Most no votes are only because they are concerned about their might with the JCP.... This is a sad day for software development.

    ... is concerned about the lack of a healthy consensus among the members of the Expert Group
    From our point of view the lack of consensus inside the EG is a dangerous sign
    I understand IBM's and others reason for their "No" vote and heard many similar concerns by e.g. the OSGi community or contributors behind major build systems like Maven, Gradle or Ant. Most of their concerns are still unanswered by the EG or Spec Leads
    What we are especially concerned about however, is the lack of direct communication within the expert group
    We echo ... comments in that we absolutely recognize the tremendous achievements and the great work that has been carried out until now by the EG members as well as (and especially) by the Spec Lead himself.
policits will either delay Java 9 or completly kill it. some people just want to show their teeth. sad.

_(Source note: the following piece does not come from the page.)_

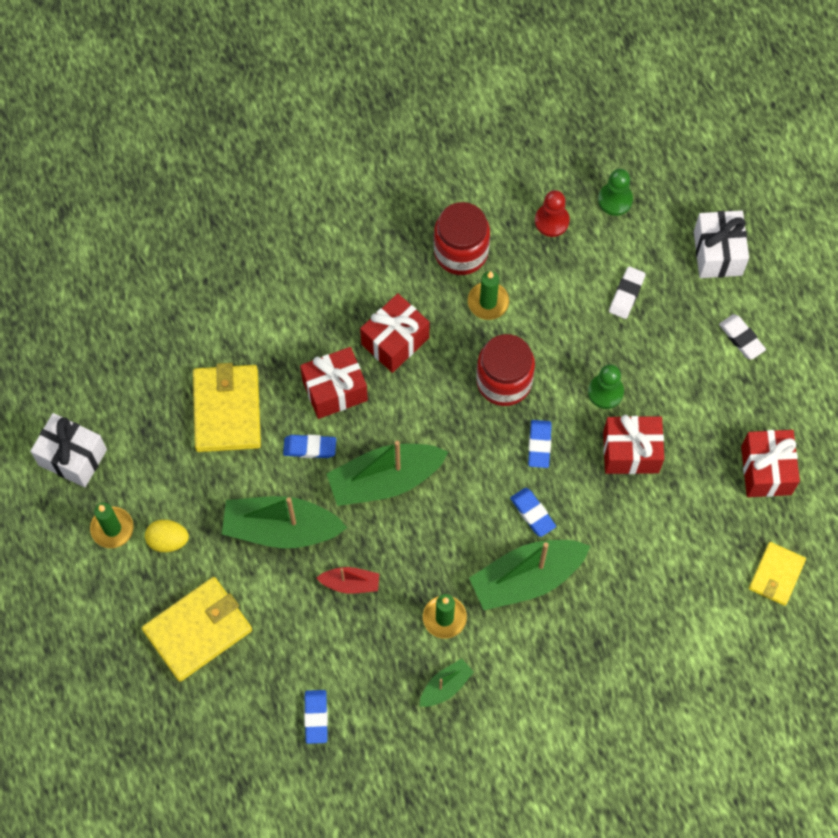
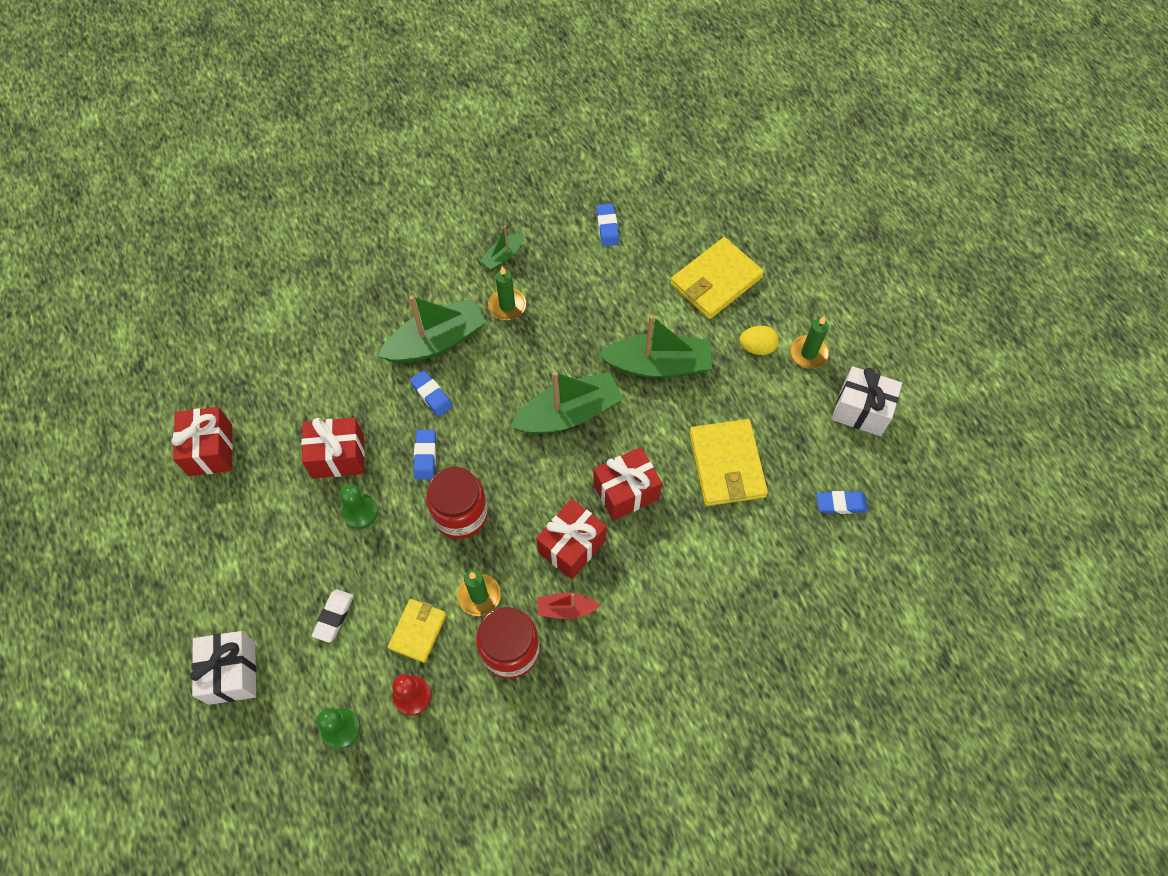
camera: 175 degrees right, 5 degrees down
(310, 448) = (642, 436): blue eraser -> blue eraser (840, 504)
(350, 583) = (591, 326): red boat -> red boat (566, 609)
(741, 338) = (218, 578): white eraser -> none
(776, 575) = (213, 361): yellow wallet -> yellow wallet (418, 631)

How is this politics? They raise specific technical concerns by, amongst others, the de facto package manager! Who would have to raise concerns for you to not simply dismiss this as teeth-baring?


they don't raise specific technical concerns. they want to have more time to address/disucss stuff about the specification. also maven is not the de facto package manager. the only thing which might be defacto is the publishing style, however there are many other package manager in the java world. also a lot of this stuff could've been cleared up way way earlier.

p.s.: even if the one outlined is not a policitcal move, some votes definitly are.


None of those other package managers have had their issues (mostly the same) addressed either; it's a lowest common denominator: people are complaining that _not even_ Maven has been addressed.

Even if it were true that somehow Maven isn't the de facto package manager (I disagree), it is certainly more than big enough that the JCP doesn't get to casually ignore its existence.